6. The transistor¶

The transistor is a three-terminal electronic device that allows electrical current to be amplified. It has multiple applications ranging from manufacturing audio amplifiers, radio oscillators, voltage regulators, controllers for electric motors, power supplies, digital circuits, microprocessors, memories, etc. The transistor is part of practically all electronic circuits.

The bipolar transistor¶

It is a specific type of transistor based on 3 semiconductor zones doped alternately as positive and negative. Hence there are two different transistors, one called NPN and another called PNP, depending on the positive or negative doping of the three zones.

The symbols of the two bipolar transistors are as follows:

NPN bipolar transistor symbol.¶

PNP bipolar transistor symbol.¶

The operation of both types of transistors is very similar with the difference that the PNP transistor works with negative currents while the NPN transistor works with positive currents.

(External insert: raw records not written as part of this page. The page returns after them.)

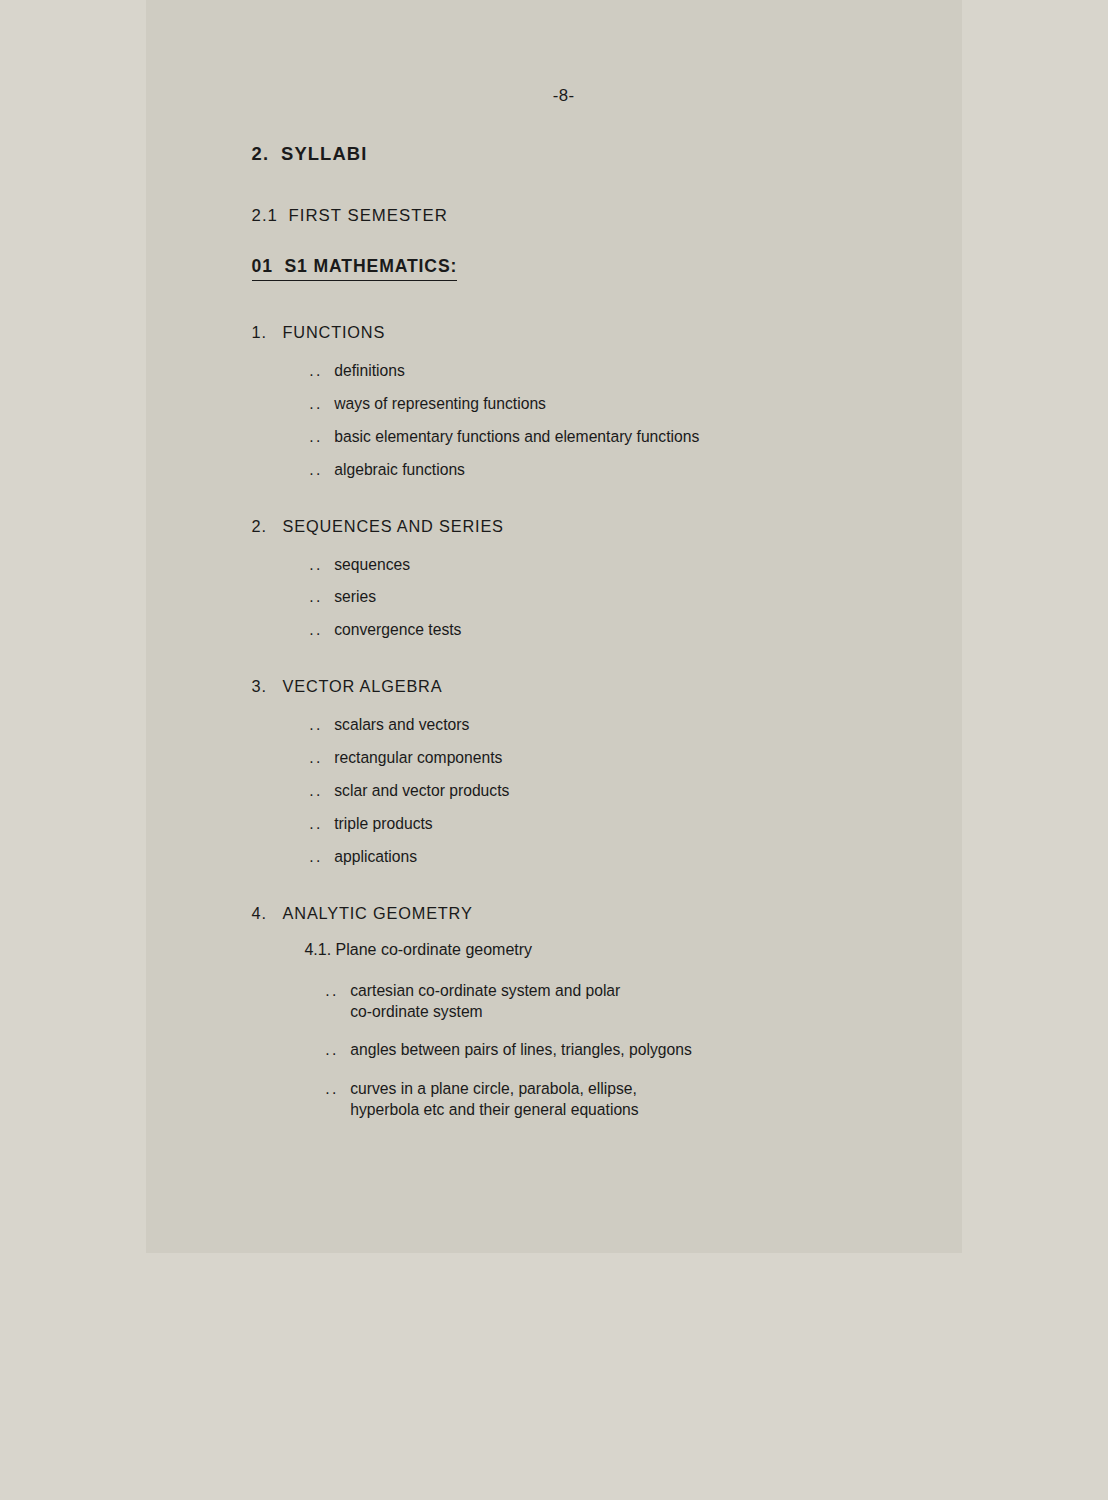-8-
2. SYLLABI
2.1 FIRST SEMESTER
01 S1 MATHEMATICS:
1. FUNCTIONS
definitions
ways of representing functions
basic elementary functions and elementary functions
algebraic functions
2. SEQUENCES AND SERIES
sequences
series
convergence tests
3. VECTOR ALGEBRA
scalars and vectors
rectangular components
sclar and vector products
triple products
applications
4. ANALYTIC GEOMETRY
4.1. Plane co-ordinate geometry
cartesian co-ordinate system and polar
co-ordinate system
angles between pairs of lines, triangles, polygons
curves in a plane circle, parabola, ellipse,
hyperbola etc and their general equations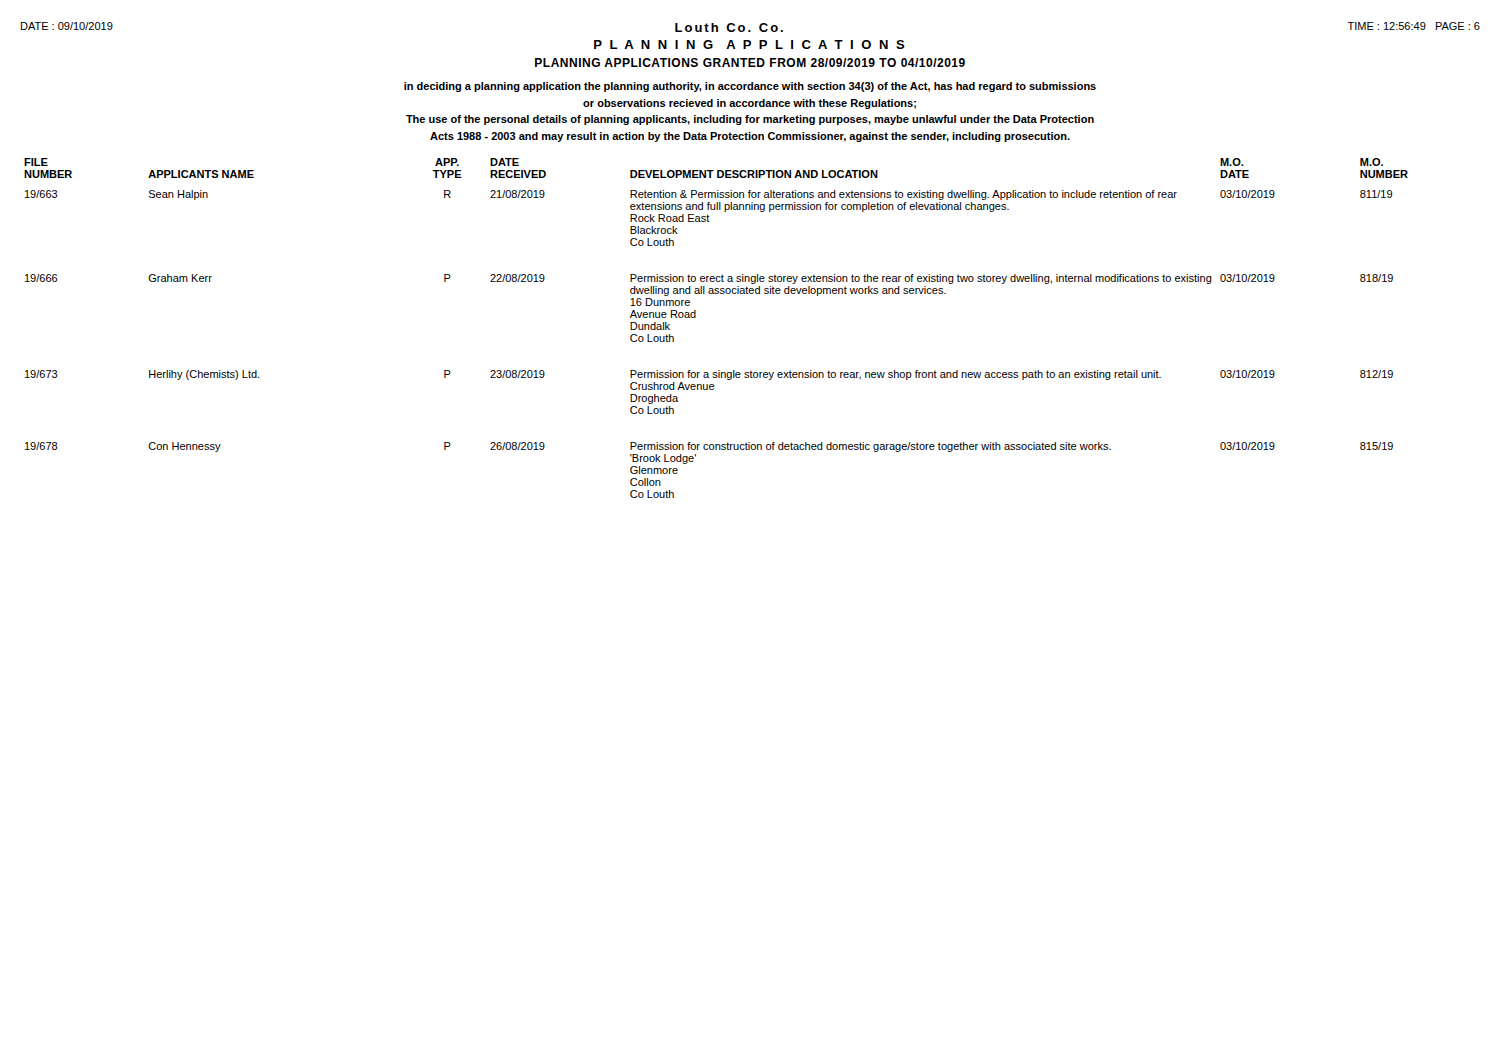DATE : 09/10/2019 Louth Co. Co. TIME : 12:56:49 PAGE : 6
P L A N N I N G A P P L I C A T I O N S
PLANNING APPLICATIONS GRANTED FROM 28/09/2019 TO 04/10/2019
in deciding a planning application the planning authority, in accordance with section 34(3) of the Act, has had regard to submissions
or observations recieved in accordance with these Regulations;
The use of the personal details of planning applicants, including for marketing purposes, maybe unlawful under the Data Protection
Acts 1988 - 2003 and may result in action by the Data Protection Commissioner, against the sender, including prosecution.
| FILE NUMBER | APPLICANTS NAME | APP. TYPE | DATE RECEIVED | DEVELOPMENT DESCRIPTION AND LOCATION | M.O. DATE | M.O. NUMBER |
| --- | --- | --- | --- | --- | --- | --- |
| 19/663 | Sean Halpin | R | 21/08/2019 | Retention & Permission for alterations and extensions to existing dwelling. Application to include retention of rear extensions and full planning permission for completion of elevational changes. Rock Road East Blackrock Co Louth | 03/10/2019 | 811/19 |
| 19/666 | Graham Kerr | P | 22/08/2019 | Permission to erect a single storey extension to the rear of existing two storey dwelling, internal modifications to existing dwelling and all associated site development works and services. 16 Dunmore Avenue Road Dundalk Co Louth | 03/10/2019 | 818/19 |
| 19/673 | Herlihy (Chemists) Ltd. | P | 23/08/2019 | Permission for a single storey extension to rear, new shop front and new access path to an existing retail unit. Crushrod Avenue Drogheda Co Louth | 03/10/2019 | 812/19 |
| 19/678 | Con Hennessy | P | 26/08/2019 | Permission for construction of detached domestic garage/store together with associated site works. 'Brook Lodge' Glenmore Collon Co Louth | 03/10/2019 | 815/19 |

In practice, the NPN transistor is more used because it is more efficient when conducting electric current. For that reason it will be studied more in depth. The PNP transistor will be seen later in configurations that use both types of transistors, such as push-pull analog output or totem-pole digital output.

The transistor as an amplifier¶

In the following circuit we can experience the operation of a typical transistor-based amplifier.

The base-emitter junction of the transistor behaves like a diode, so it needs a voltage of 0.65 volts to be able to conduct current.

In the right sidebar there is a slider bar that allows you to change the value of the base bias resistor. This resistance allows a small current to pass through. The transistor amplifies the current that arrives through the base and allows a much larger current to pass from the collector to the emitter, multiplying the base current by the gain.

Transistor gain¶

The collector current in a typical transistor is 50 to 300 times greater than the base current. This relationship between the collector current and the base current is called gain of the transistor, also known as β or parameter hfe.

The transistor gain formula will therefore be:

$\beta = hfe = \cfrac{I_{manifold}}{I_{base}}$

Where the variables are:

β = hfe = transistor gain (dimensionalless number)

I_collector = collector current in amperes [A]

I_base = base current in amperes [A]

Note

Power transistors are transistors capable of conducting high currents, greater than one ampere. These transistors can have a gain of less than 50 when working with large currents.

The same happens with high-frequency transistors, which at operating frequencies close to their limit have a much lower gain than at low frequencies.

Exercises¶

Draw the symbol for the NPN transistor and the PNP transistor and add the names of each of their terminals.
What function does a bipolar transistor have?
Draw an electrical schematic of a working bipolar transistor. Add the currents and voltages that we can find in each of its three terminals.
Check that the simulated transistor gain is 100 by calculating the ratio of the collector current divided by the base current.
Slide the bar on the right called Resistance and check if the gain is maintained for various positions.
When the base resistor lets too much current pass through, there comes a time when the transistor becomes saturated and cannot conduct any more current.

This is typical behavior in digital circuits, but is attempted to be avoided in analog circuits.

What is the voltage between the emitter and collector when the transistor is saturated?